Write what comes next in the interview transcript about Bento Engine below, starting after its last line.

> Provided text
------------------------------

Steven, great to see you again. Really looking forward to this conversation and you’re spot on. Bento Engine helps client-centric advisors to serve all of their clients and prospects during moments that matter on their life journeys. Those could be age-based milestones, those could be life events, those could have to do with teaching fin lit to the next-gen of the client family. I look forward to unpacking that and bringing that to life for you all in this conversation.

Steven (02:01):

Yeah, absolutely, and we’ll talk at the end of the show about how advisors can do more directly with Bento Engine. So if you’ve heard of Bento Engine before and you’re excited to learn more, listen through the end, we’re going to get you all that information. But I mean since I am the tax guy, Philipp, there are so many areas of financial planning that a software that an advisor could address. Where did the motivation to include taxes come from for Bento Engine?

------------------------------

> Provided information
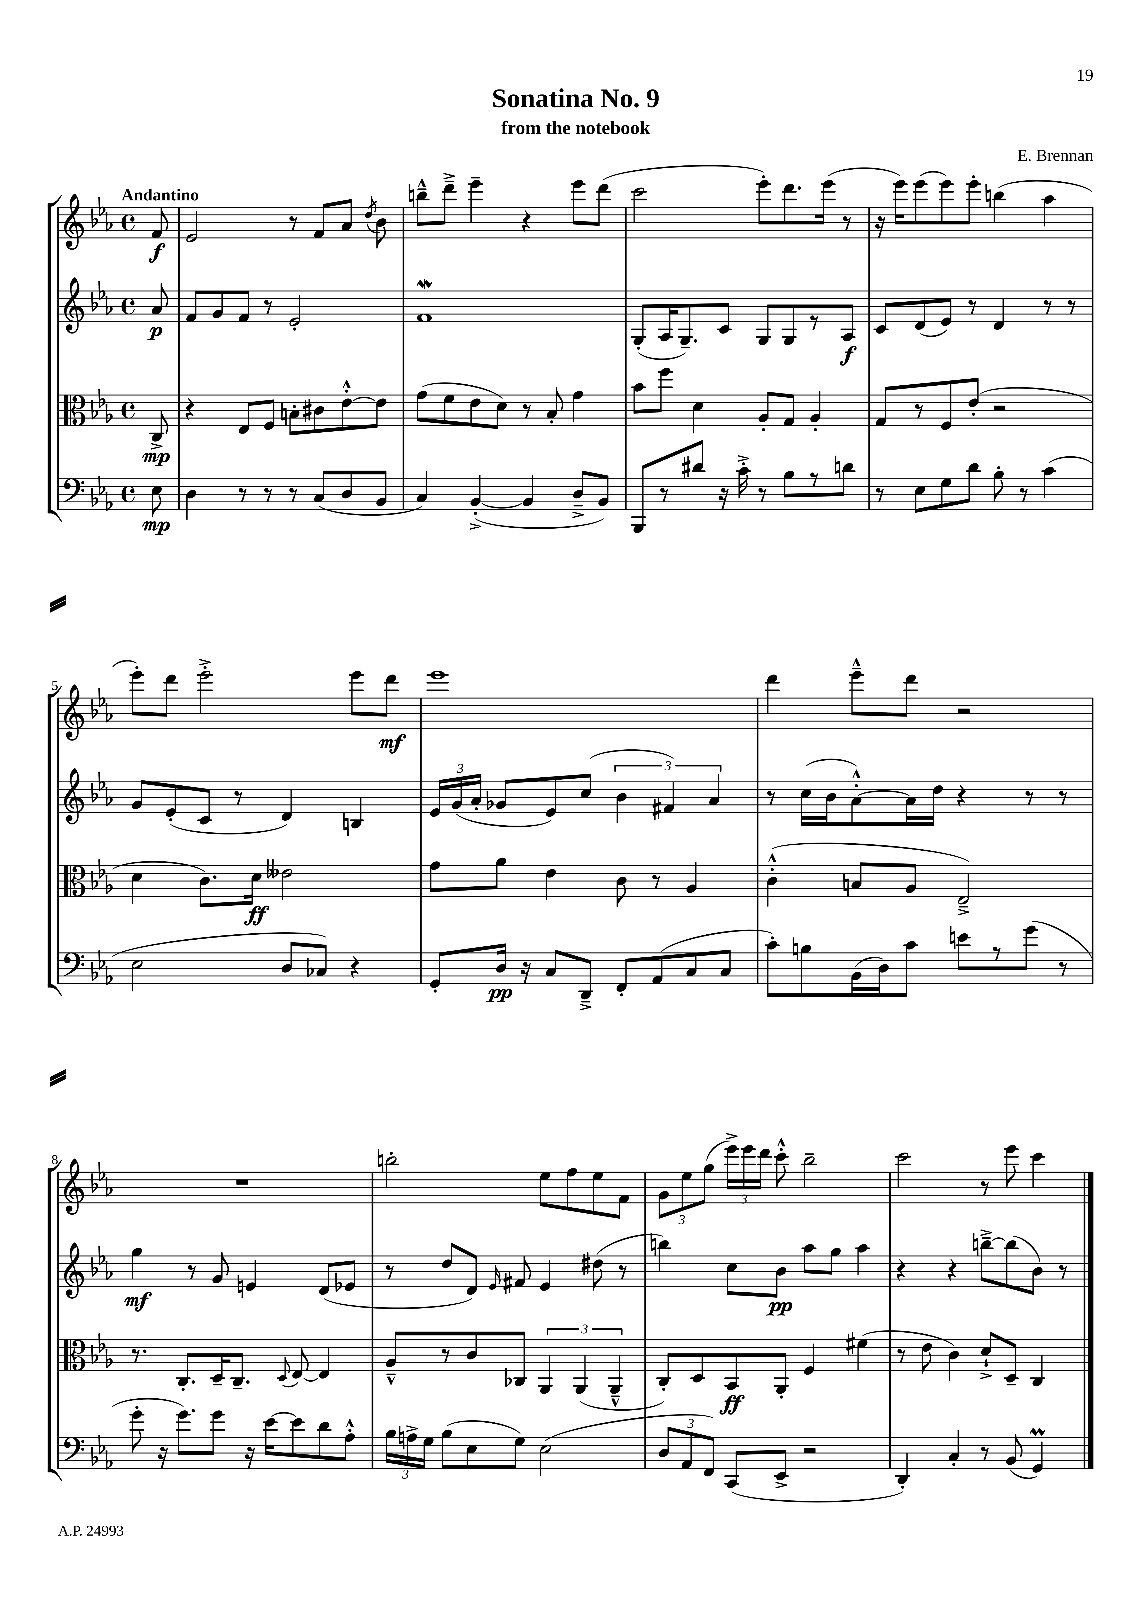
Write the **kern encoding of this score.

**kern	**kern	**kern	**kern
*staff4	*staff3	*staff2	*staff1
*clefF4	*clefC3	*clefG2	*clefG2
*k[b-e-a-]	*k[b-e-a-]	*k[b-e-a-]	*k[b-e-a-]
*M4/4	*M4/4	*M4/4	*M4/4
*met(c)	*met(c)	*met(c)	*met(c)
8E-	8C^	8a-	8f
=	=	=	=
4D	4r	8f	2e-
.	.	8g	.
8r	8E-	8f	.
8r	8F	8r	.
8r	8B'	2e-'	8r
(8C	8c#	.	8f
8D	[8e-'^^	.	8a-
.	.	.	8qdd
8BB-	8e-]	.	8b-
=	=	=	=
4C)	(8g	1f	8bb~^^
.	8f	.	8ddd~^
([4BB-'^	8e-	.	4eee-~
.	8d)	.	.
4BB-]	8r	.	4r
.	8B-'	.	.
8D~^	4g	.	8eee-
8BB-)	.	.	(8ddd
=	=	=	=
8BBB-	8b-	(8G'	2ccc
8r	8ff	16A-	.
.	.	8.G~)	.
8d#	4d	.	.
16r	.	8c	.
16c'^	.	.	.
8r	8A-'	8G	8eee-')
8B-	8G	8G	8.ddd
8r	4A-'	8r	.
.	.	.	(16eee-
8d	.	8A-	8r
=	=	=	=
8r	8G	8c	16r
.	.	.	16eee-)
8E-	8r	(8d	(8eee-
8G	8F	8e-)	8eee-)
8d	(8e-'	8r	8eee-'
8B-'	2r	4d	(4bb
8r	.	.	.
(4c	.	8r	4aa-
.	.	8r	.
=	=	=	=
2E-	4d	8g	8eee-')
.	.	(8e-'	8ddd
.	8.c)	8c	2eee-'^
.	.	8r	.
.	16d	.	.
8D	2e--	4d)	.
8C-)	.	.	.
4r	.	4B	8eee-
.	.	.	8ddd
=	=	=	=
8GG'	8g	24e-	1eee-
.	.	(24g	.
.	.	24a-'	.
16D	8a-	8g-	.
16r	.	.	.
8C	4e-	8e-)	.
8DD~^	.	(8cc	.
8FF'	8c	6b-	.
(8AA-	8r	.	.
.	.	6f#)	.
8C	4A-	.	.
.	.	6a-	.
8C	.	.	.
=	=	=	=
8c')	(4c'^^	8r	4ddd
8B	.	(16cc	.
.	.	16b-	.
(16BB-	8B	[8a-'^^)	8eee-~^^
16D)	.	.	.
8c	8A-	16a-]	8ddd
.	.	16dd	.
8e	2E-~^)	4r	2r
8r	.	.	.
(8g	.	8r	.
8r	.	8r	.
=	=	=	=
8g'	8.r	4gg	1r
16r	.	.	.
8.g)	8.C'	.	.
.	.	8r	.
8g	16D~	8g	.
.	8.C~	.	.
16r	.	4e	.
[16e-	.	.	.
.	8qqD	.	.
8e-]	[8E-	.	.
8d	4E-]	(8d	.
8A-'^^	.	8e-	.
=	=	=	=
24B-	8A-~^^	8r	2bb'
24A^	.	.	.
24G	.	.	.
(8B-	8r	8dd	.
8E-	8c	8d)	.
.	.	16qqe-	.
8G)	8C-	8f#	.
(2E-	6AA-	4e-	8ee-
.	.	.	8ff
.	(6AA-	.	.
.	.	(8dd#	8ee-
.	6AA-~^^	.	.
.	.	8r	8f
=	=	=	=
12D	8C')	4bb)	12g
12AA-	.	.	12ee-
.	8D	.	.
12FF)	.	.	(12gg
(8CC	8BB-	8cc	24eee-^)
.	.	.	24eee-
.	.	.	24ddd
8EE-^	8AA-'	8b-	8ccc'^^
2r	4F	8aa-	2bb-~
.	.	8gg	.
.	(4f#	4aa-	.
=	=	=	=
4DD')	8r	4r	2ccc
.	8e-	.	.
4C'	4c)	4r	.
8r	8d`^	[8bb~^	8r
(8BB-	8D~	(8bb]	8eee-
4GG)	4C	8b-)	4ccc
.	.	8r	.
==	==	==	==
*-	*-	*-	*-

------------------------------

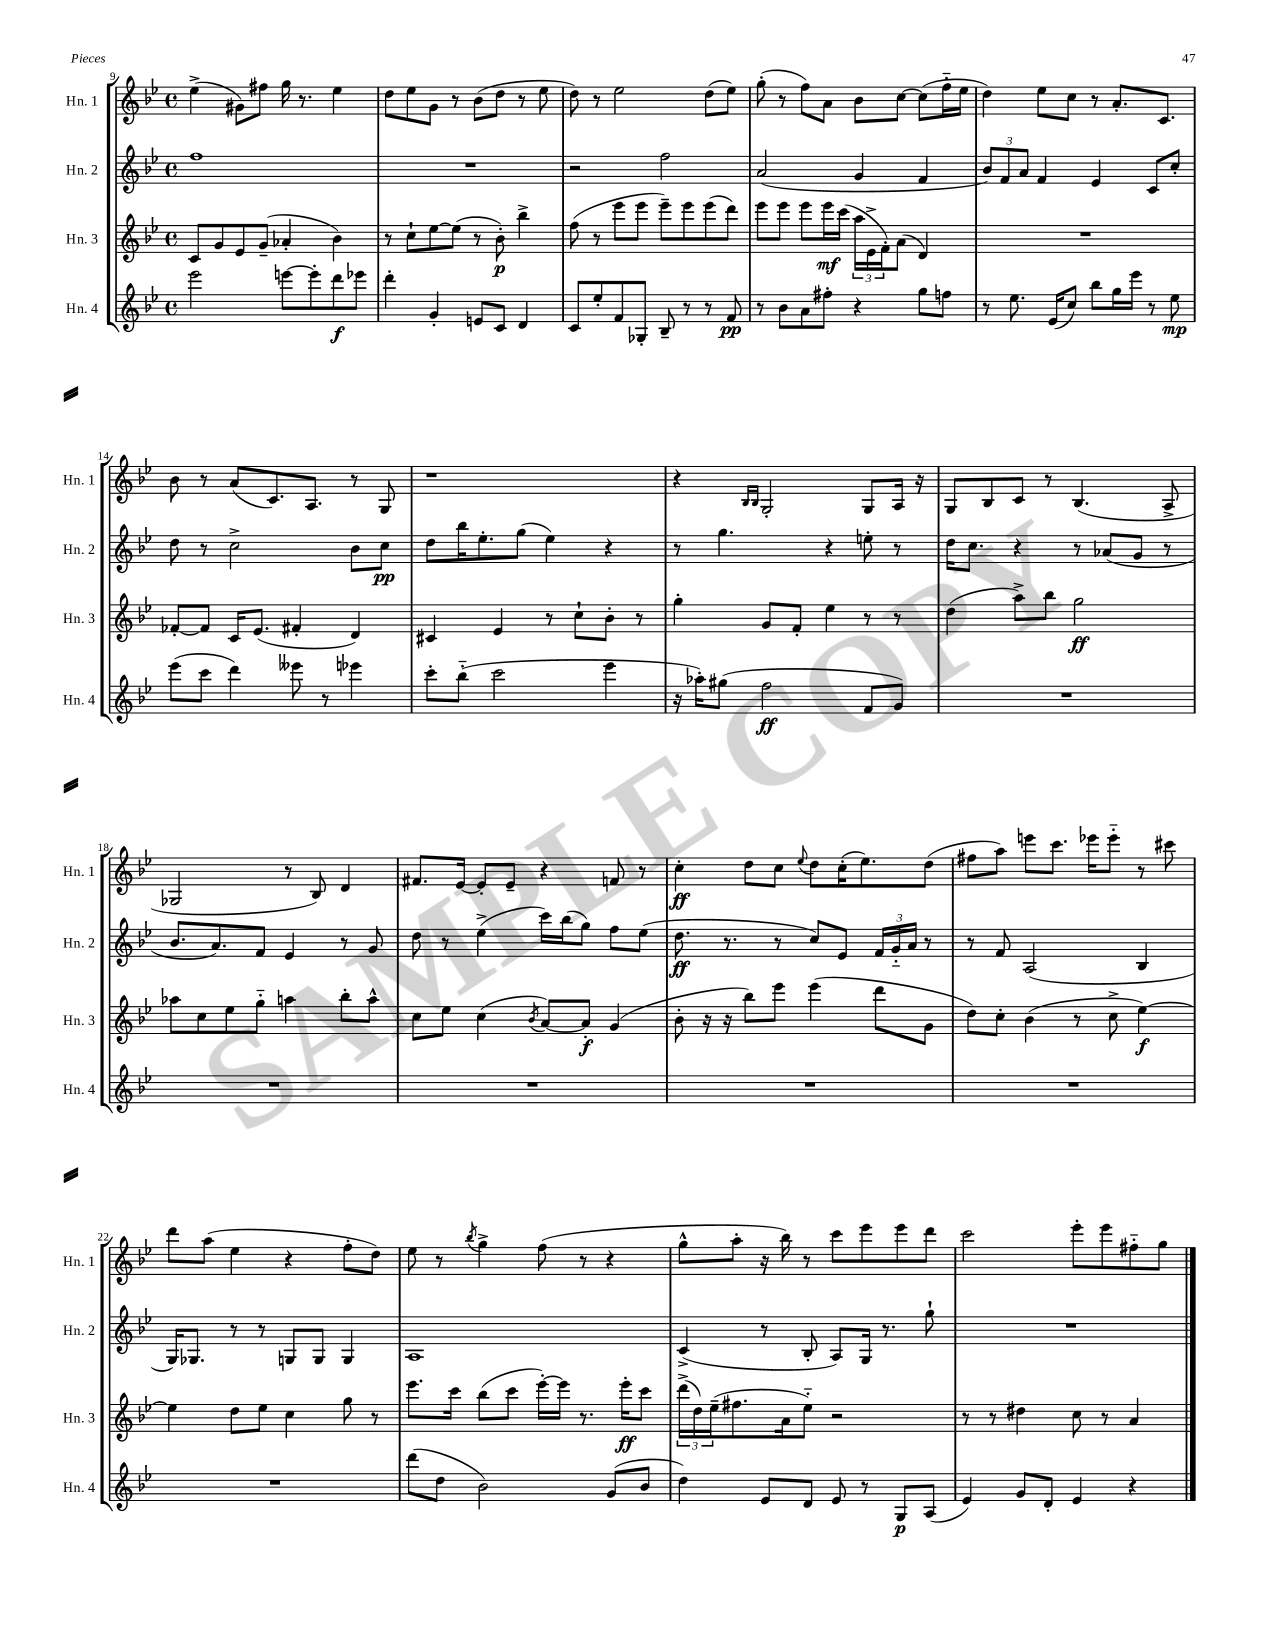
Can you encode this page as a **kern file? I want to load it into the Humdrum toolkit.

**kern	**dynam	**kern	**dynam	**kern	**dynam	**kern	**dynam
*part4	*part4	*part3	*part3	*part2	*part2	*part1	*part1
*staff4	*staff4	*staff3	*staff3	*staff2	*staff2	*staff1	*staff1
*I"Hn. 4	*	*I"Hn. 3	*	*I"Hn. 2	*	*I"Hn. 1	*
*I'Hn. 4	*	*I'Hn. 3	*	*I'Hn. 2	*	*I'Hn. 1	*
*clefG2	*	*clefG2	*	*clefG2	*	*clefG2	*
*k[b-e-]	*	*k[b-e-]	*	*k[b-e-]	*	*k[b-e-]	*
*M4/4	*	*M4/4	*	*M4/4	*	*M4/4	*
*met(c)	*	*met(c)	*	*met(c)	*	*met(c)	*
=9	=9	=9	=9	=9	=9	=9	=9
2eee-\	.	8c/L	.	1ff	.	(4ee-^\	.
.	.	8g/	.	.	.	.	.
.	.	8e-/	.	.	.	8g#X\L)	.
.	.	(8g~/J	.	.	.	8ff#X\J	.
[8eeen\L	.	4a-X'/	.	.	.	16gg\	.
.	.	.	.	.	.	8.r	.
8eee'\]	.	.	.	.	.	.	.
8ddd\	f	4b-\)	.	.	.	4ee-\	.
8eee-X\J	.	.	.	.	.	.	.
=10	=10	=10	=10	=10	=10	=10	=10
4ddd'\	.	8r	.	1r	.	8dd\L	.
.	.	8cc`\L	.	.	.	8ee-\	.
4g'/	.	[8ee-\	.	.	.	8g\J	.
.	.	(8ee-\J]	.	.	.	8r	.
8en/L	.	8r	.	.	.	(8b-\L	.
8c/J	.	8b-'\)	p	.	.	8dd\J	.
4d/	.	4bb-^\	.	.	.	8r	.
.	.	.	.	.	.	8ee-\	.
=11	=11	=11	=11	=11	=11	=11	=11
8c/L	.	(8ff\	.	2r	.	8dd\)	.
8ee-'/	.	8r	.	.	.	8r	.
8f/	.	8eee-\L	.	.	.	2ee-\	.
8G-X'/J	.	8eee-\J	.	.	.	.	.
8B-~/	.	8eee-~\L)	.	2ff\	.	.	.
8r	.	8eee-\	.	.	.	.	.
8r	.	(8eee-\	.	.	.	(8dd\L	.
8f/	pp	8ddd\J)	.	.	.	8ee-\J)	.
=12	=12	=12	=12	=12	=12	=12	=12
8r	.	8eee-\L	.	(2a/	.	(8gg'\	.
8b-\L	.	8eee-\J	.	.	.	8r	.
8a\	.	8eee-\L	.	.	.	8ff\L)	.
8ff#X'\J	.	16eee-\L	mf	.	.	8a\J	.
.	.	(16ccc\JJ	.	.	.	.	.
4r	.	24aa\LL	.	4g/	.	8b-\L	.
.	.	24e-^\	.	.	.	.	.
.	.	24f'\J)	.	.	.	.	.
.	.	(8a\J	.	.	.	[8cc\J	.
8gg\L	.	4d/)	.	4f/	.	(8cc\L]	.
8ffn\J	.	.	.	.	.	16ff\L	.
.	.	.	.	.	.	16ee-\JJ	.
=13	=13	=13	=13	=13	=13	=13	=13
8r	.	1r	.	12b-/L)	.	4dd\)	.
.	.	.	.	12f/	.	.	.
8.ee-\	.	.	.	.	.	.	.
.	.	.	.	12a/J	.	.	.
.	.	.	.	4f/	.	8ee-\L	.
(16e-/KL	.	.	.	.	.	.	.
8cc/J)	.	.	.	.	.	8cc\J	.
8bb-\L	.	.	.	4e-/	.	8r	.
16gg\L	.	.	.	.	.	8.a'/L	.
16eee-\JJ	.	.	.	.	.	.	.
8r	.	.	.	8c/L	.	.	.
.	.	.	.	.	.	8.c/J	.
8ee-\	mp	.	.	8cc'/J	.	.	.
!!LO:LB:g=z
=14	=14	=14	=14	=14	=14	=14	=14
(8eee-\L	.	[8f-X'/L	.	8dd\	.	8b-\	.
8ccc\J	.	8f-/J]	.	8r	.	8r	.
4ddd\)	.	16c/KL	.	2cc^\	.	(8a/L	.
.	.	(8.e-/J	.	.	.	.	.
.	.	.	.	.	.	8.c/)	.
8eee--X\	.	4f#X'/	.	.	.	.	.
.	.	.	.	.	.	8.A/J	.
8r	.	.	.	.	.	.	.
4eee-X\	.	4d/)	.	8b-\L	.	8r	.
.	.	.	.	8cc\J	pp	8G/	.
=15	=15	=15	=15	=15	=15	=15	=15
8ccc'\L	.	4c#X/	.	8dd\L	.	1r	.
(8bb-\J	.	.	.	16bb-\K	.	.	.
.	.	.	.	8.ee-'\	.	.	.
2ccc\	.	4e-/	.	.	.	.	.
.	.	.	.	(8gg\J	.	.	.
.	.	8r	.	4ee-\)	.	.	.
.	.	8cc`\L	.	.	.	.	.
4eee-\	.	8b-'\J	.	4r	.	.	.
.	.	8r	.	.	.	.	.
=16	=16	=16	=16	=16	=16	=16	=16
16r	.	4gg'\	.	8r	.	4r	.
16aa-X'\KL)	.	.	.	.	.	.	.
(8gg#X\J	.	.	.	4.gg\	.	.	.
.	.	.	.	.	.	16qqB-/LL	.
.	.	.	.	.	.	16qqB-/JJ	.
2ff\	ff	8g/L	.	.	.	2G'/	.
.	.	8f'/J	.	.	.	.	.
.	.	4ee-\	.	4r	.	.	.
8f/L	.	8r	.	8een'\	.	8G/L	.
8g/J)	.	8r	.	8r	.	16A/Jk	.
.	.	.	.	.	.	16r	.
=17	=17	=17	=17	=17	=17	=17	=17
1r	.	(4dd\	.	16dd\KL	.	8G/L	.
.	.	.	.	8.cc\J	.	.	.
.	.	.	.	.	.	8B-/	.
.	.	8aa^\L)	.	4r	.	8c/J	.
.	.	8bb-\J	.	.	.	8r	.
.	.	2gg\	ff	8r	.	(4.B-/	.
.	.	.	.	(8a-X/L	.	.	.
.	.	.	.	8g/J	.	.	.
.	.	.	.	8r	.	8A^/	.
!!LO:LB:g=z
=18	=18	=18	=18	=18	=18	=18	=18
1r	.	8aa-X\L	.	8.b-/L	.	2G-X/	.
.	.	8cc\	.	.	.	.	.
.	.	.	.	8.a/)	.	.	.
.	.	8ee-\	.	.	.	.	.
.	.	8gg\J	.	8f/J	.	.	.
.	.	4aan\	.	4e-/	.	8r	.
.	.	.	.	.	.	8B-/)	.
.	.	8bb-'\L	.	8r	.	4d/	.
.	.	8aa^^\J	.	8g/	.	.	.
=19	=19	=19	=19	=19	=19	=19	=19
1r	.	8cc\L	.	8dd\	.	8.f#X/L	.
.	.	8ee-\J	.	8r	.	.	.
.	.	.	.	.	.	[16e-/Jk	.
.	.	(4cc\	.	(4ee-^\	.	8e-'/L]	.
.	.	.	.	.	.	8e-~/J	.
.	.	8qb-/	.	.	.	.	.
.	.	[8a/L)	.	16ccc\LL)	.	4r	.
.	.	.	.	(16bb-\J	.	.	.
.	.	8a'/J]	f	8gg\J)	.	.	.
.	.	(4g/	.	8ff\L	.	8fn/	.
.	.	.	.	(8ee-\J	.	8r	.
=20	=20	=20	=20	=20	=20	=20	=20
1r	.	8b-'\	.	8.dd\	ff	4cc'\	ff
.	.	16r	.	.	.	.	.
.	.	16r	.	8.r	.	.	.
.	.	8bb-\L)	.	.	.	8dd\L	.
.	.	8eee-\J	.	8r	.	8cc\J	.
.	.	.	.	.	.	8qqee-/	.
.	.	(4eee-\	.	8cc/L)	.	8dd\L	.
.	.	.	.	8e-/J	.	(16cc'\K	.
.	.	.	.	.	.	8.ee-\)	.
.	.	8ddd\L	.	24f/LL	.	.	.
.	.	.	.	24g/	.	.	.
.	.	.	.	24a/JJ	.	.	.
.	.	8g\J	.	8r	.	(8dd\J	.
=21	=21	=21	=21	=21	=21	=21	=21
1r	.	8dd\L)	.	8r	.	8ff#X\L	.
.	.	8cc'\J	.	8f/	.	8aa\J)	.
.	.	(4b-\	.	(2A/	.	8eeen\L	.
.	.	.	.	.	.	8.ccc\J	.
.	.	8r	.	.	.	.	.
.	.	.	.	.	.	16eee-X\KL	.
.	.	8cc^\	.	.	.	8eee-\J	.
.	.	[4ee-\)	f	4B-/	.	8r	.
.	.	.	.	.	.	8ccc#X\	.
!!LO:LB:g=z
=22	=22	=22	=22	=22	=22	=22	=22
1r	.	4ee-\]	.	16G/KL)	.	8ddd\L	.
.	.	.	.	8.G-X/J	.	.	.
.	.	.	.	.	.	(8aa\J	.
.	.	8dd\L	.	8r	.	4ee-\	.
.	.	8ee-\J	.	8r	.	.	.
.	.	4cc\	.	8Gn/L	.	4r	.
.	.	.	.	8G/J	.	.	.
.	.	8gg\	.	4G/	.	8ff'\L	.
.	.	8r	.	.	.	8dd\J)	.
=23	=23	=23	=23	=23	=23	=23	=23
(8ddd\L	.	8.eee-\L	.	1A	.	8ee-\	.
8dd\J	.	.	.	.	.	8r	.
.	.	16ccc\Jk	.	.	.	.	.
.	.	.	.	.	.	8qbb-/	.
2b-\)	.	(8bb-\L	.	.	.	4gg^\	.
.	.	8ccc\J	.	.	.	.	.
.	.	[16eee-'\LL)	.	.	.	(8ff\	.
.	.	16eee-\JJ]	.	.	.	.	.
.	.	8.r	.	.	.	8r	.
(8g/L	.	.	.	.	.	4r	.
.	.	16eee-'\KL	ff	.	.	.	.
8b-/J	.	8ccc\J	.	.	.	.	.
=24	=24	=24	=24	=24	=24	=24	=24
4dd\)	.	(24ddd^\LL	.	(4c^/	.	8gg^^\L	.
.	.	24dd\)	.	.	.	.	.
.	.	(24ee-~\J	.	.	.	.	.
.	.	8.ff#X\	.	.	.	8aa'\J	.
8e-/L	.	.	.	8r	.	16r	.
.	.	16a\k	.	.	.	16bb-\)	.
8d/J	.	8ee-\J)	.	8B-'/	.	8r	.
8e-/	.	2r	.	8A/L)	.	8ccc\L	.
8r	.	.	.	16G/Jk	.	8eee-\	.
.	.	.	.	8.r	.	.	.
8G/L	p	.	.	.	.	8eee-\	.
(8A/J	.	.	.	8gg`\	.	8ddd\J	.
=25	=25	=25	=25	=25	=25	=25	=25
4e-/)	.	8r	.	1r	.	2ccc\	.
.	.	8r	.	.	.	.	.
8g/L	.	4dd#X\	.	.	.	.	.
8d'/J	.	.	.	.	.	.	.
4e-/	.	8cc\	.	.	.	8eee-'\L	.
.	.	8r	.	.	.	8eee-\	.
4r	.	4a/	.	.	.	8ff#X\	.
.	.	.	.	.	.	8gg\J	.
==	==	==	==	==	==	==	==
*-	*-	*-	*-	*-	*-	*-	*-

------------------------------

> Task response
Philipp (02:25):

Bento Engine was born around two and a half years ago and it’s based on a realization and that realization is that many financial advisors out there by now have some kind of promise of holistic, comprehensive advice as part of their value proposition. That’s awesome. That’s great news. However, let’s be honest, oftentimes that work is being done manually and thus it’s not scalable. If you are a client at the top of a book of an advisor, you’re probably getting awesome service during all moments that matter on your life journey. However, if you are in the middle of the book or God forbid at the bottom of the book, oftentimes those clients are being woefully underserved and in our mind represent a major organic built in revenue growth opportunity. So the idea is simply Steven, to scale the great advice that great advisors give to their greatest of clients already and bring that via a technology and content solution to the middle and the bottom of the book. And as I mentioned before, the moment that matter, they break down into highly predictable age-based milestones, happy to bring some to life, to life events, and fin lit for the next gen. 

Steven (03:45):

Yeah, Phil, go ahead and give us some examples of what some of the specific to taxes, what some of those moments that matter, some of those age-based things that you’re already addressing.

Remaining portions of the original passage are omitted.